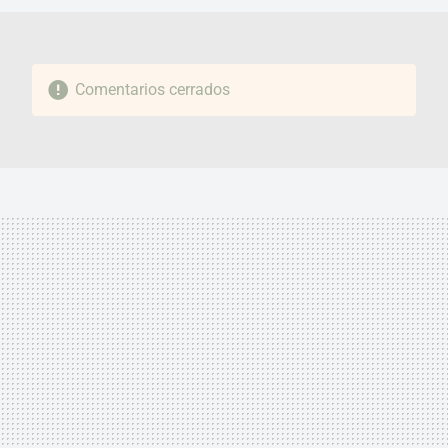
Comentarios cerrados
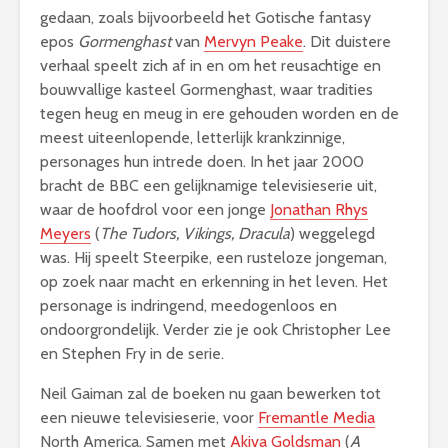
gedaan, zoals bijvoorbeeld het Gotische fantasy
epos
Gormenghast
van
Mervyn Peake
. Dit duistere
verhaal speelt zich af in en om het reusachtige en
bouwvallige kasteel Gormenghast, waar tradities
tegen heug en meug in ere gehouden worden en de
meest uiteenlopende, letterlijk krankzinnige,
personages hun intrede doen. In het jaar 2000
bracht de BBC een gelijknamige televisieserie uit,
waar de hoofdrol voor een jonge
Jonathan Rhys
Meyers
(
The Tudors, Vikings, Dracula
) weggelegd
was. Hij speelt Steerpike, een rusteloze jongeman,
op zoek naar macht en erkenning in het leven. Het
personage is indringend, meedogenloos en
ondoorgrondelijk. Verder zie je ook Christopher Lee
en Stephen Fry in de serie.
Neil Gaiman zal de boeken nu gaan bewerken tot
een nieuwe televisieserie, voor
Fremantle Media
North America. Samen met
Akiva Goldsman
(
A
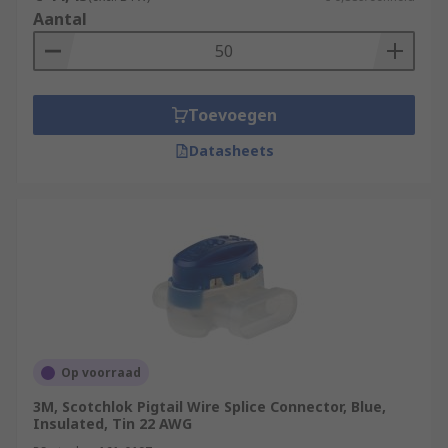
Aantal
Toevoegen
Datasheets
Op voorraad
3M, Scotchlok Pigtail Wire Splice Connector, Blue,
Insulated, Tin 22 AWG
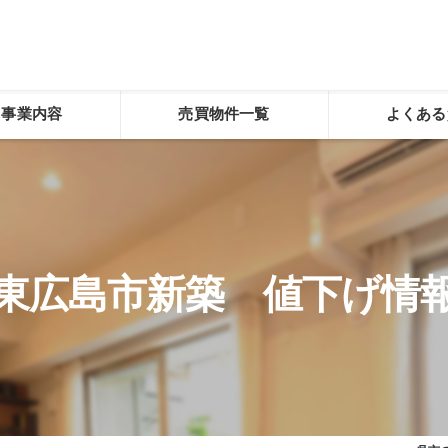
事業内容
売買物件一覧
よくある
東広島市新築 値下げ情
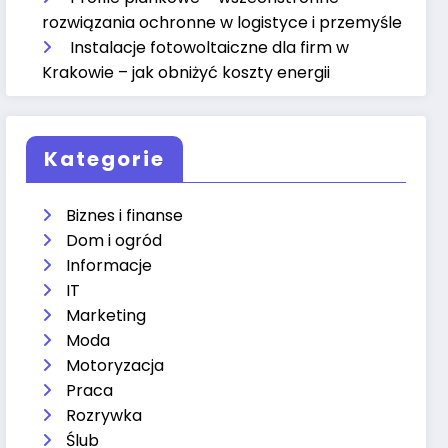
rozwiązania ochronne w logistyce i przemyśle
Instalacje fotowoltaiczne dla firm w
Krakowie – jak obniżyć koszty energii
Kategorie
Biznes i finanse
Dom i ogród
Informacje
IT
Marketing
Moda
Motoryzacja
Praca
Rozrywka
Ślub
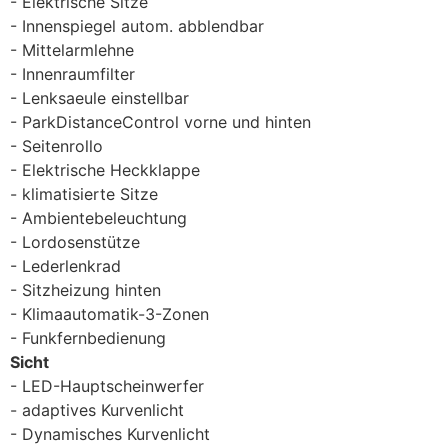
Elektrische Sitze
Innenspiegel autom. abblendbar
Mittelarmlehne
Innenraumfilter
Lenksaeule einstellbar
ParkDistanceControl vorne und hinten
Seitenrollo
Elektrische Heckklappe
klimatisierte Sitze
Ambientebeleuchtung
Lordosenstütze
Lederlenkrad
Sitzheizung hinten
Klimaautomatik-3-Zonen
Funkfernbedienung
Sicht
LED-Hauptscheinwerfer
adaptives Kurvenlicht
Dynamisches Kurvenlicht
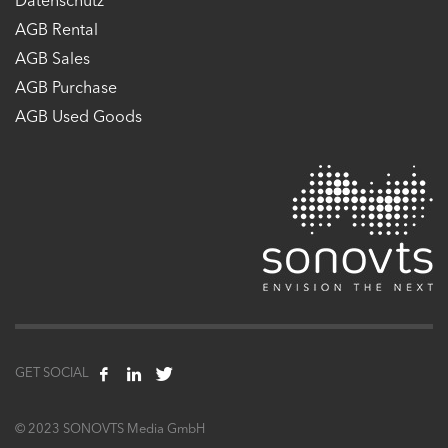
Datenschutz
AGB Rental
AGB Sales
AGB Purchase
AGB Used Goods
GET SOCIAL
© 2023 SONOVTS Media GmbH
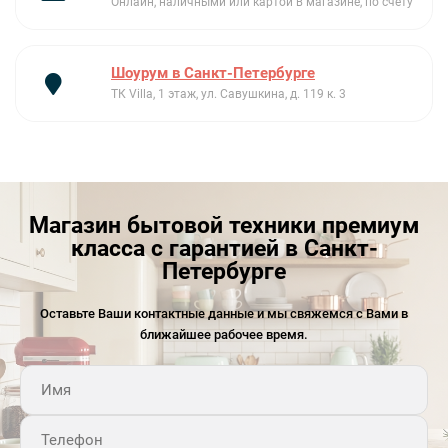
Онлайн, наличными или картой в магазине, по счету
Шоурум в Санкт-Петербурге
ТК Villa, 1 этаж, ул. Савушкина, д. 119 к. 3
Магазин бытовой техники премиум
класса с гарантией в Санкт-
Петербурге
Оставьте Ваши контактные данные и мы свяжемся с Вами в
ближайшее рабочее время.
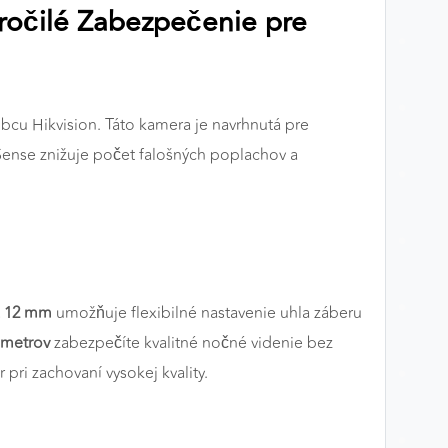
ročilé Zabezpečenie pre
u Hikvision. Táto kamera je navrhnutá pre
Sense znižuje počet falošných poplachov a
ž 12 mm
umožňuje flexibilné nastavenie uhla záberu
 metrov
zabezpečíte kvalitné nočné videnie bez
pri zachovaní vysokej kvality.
┄┄┄┄┄┄┄┄┄┄
Task goal => Your answer must be a verbatim copy of the entries above, with no images included.

Solution =>
Comentarios cerrados
gedaan, zoals bijvoorbeeld het Gotische fantasy
epos
Gormenghast
van
Mervyn Peake
. Dit duistere
verhaal speelt zich af in en om het reusachtige en
bouwvallige kasteel Gormenghast, waar tradities
tegen heug en meug in ere gehouden worden en de
meest uiteenlopende, letterlijk krankzinnige,
personages hun intrede doen. In het jaar 2000
bracht de BBC een gelijknamige televisieserie uit,
waar de hoofdrol voor een jonge
Jonathan Rhys
Meyers
(
The Tudors, Vikings, Dracula
) weggelegd
was. Hij speelt Steerpike, een rusteloze jongeman,
op zoek naar macht en erkenning in het leven. Het
personage is indringend, meedogenloos en
ondoorgrondelijk. Verder zie je ook Christopher Lee
en Stephen Fry in de serie.
Neil Gaiman zal de boeken nu gaan bewerken tot
een nieuwe televisieserie, voor
Fremantle Media
North America. Samen met
Akiva Goldsman
(
A
Aantal
Toevoegen
Datasheets
Op voorraad
3M, Scotchlok Pigtail Wire Splice Connector, Blue,
Insulated, Tin 22 AWG
事業内容
売買物件一覧
よくある
東広島市新築 値下げ情
rozwiązania ochronne w logistyce i przemyśle
Instalacje fotowoltaiczne dla firm w
Krakowie – jak obniżyć koszty energii
Kategorie
Biznes i finanse
Dom i ogród
Informacje
IT
Marketing
Moda
Motoryzacja
Praca
Rozrywka
Ślub
Elektrische Sitze
Innenspiegel autom. abblendbar
Mittelarmlehne
Innenraumfilter
Lenksaeule einstellbar
ParkDistanceControl vorne und hinten
Seitenrollo
Elektrische Heckklappe
klimatisierte Sitze
Ambientebeleuchtung
Lordosenstütze
Lederlenkrad
Sitzheizung hinten
Klimaautomatik-3-Zonen
Funkfernbedienung
Sicht
LED-Hauptscheinwerfer
adaptives Kurvenlicht
Dynamisches Kurvenlicht
Datenschutz
AGB Rental
AGB Sales
AGB Purchase
AGB Used Goods
GET SOCIAL
© 2023 SONOVTS Media GmbH
Онлайн, наличными или картой в магазине, по счету
Шоурум в Санкт-Петербурге
ТК Villa, 1 этаж, ул. Савушкина, д. 119 к. 3
Магазин бытовой техники премиум
класса с гарантией в Санкт-
Петербурге
Оставьте Ваши контактные данные и мы свяжемся с Вами в
ближайшее рабочее время.
ročilé Zabezpečenie pre
u Hikvision. Táto kamera je navrhnutá pre
Sense znižuje počet falošných poplachov a
ž 12 mm
umožňuje flexibilné nastavenie uhla záberu
 metrov
zabezpečíte kvalitné nočné videnie bez
pri zachovaní vysokej kvality.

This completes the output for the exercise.